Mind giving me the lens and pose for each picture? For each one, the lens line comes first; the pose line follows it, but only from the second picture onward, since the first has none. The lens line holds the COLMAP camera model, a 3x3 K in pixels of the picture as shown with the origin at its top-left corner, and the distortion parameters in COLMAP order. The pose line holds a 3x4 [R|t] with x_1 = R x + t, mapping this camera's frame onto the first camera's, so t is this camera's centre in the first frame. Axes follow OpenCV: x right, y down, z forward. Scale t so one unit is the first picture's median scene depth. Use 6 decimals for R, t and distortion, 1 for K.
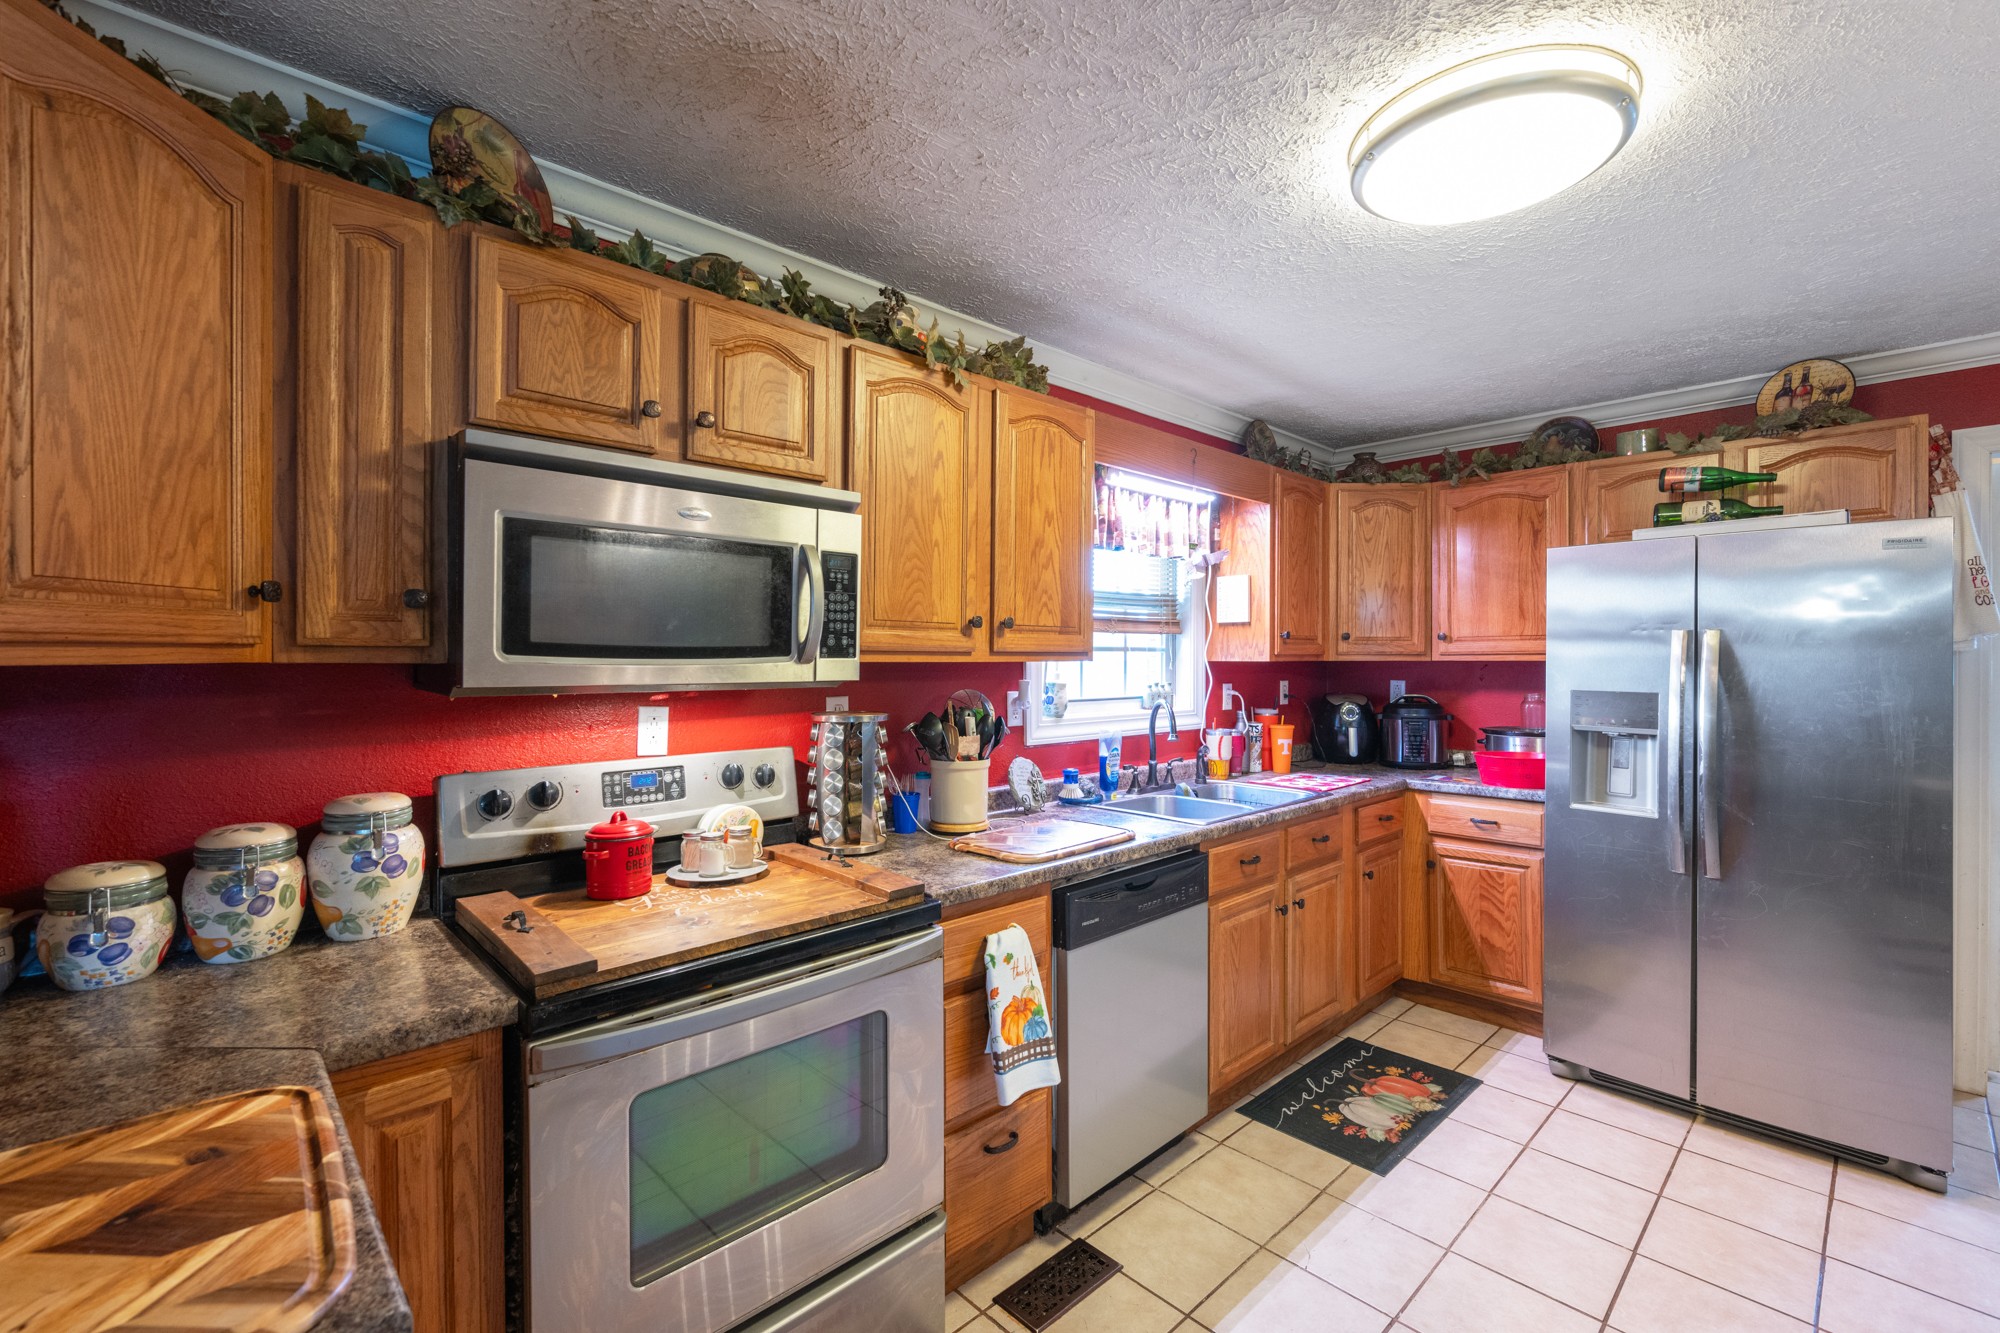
lens RADIAL K [[852.3, 0, 1001.8], [0, 852.3, 659.4], [0, 0, 1]] dist [-0.002753, 0.000275]
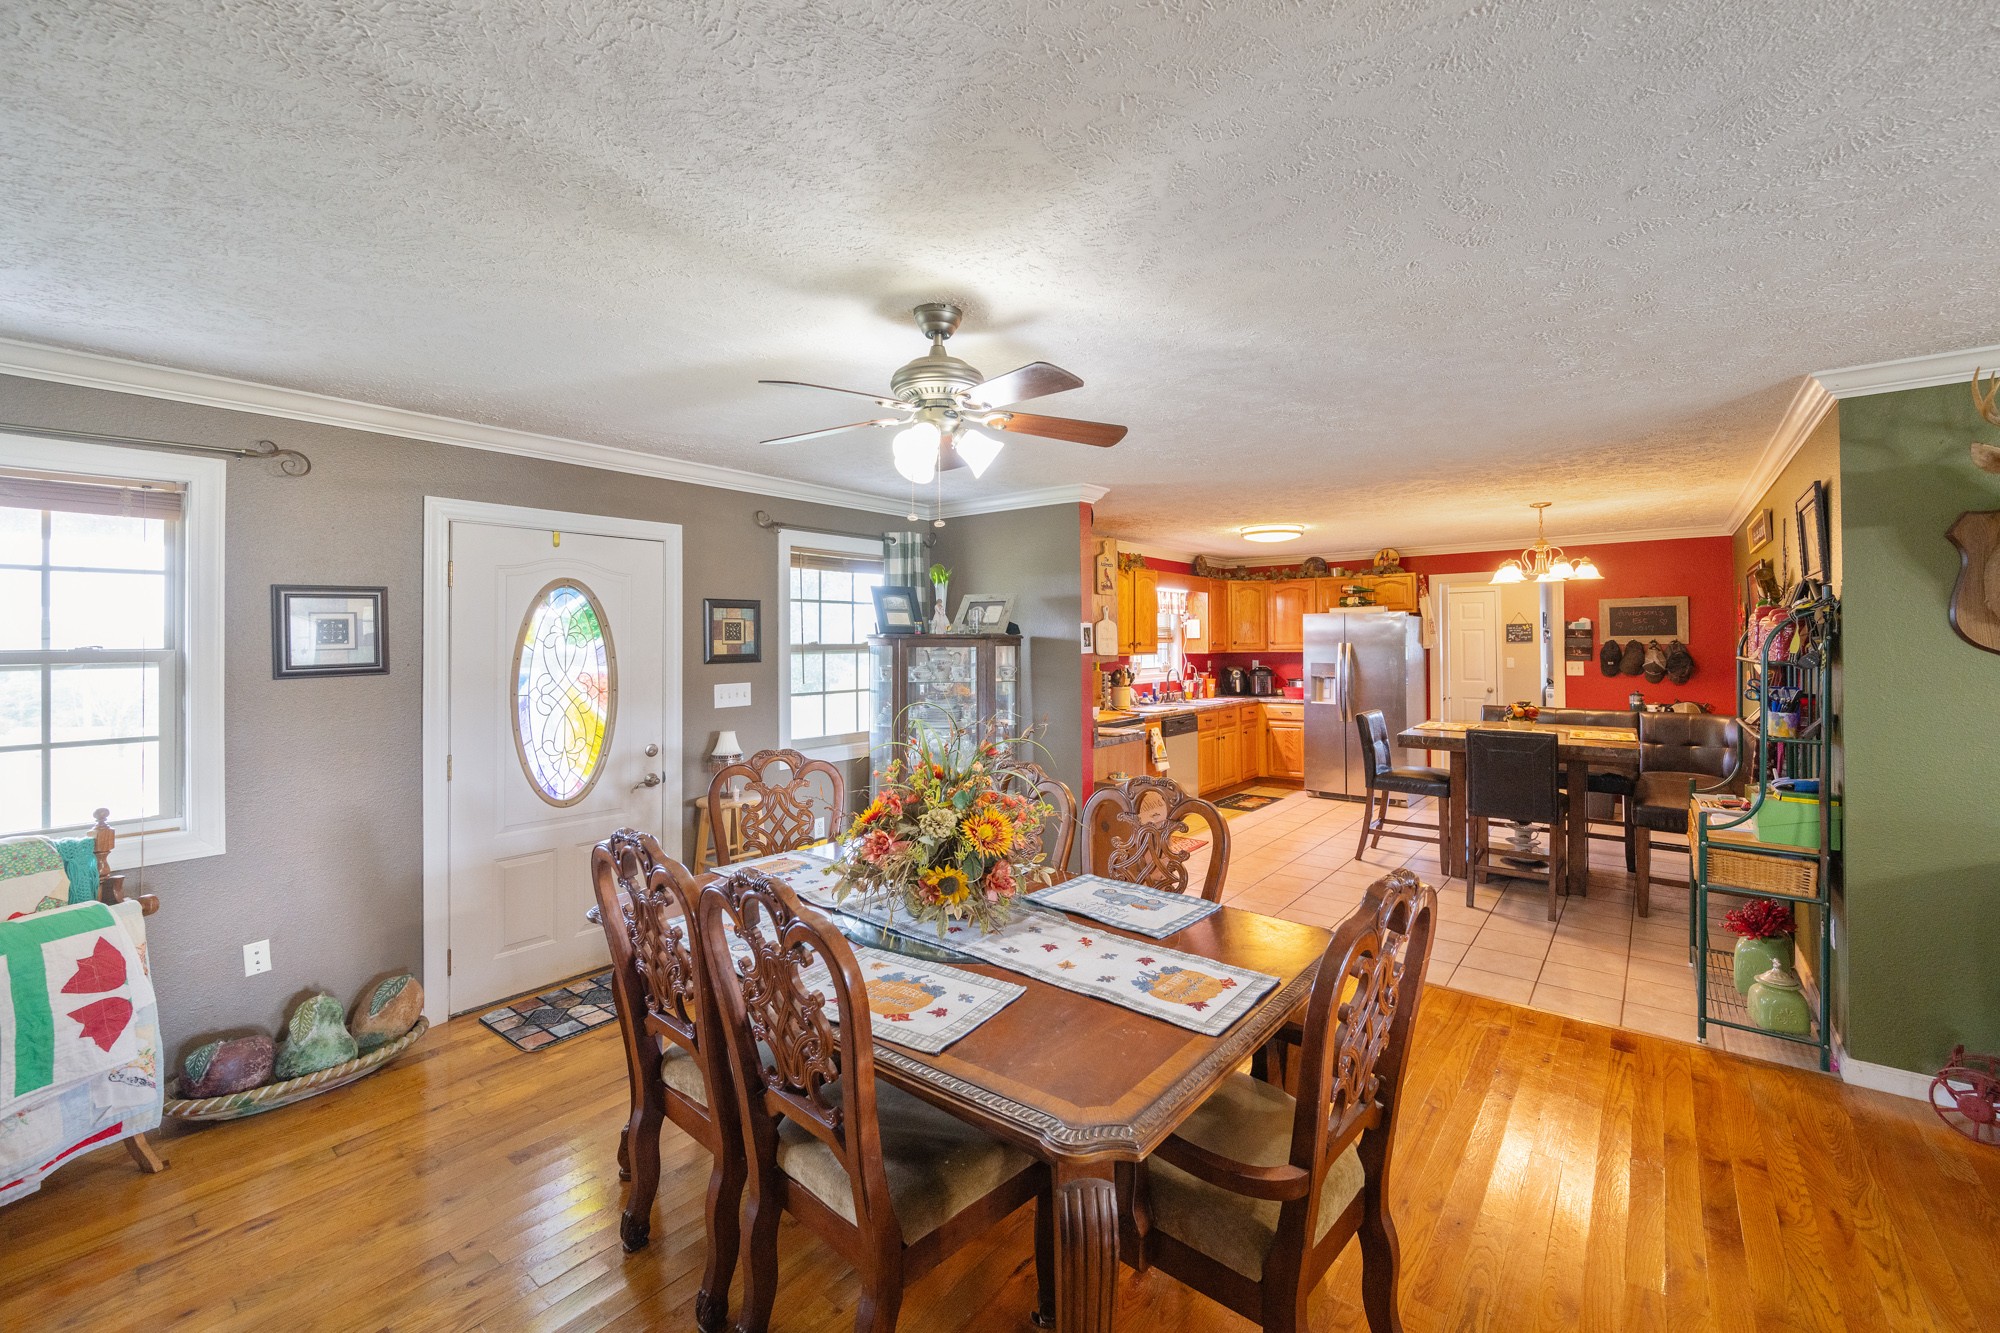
lens RADIAL K [[809.8, 0, 1011.4], [0, 809.8, 634.7], [0, 0, 1]] dist [-0.000426, 0.000116]
pose [[0.990544, -0.006035, 0.137061, -0.714580], [0.007628, 0.999909, -0.011102, -0.036552], [-0.136982, 0.012043, 0.990500, -1.578421]]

....

요구 사항: 위의 줄을 모두 하나도 고치지 말고 그대로 다시 적으세요. 사진은 답에 넣지 마세요.

작업 결과:
Mind giving me the lens and pose for each picture? For each one, the lens line comes first; the pose line follows it, but only from the second picture onward, since the first has none. The lens line holds the COLMAP camera model, a 3x3 K in pixels of the picture as shown with the origin at its top-left corner, and the distortion parameters in COLMAP order. The pose line holds a 3x4 [R|t] with x_1 = R x + t, mapping this camera's frame onto the first camera's, so t is this camera's centre in the first frame. Axes follow OpenCV: x right, y down, z forward. Scale t so one unit is the first picture's median scene depth. Use 6 decimals for R, t and distortion, 1 for K.
lens RADIAL K [[852.3, 0, 1001.8], [0, 852.3, 659.4], [0, 0, 1]] dist [-0.002753, 0.000275]
lens RADIAL K [[809.8, 0, 1011.4], [0, 809.8, 634.7], [0, 0, 1]] dist [-0.000426, 0.000116]
pose [[0.990544, -0.006035, 0.137061, -0.714580], [0.007628, 0.999909, -0.011102, -0.036552], [-0.136982, 0.012043, 0.990500, -1.578421]]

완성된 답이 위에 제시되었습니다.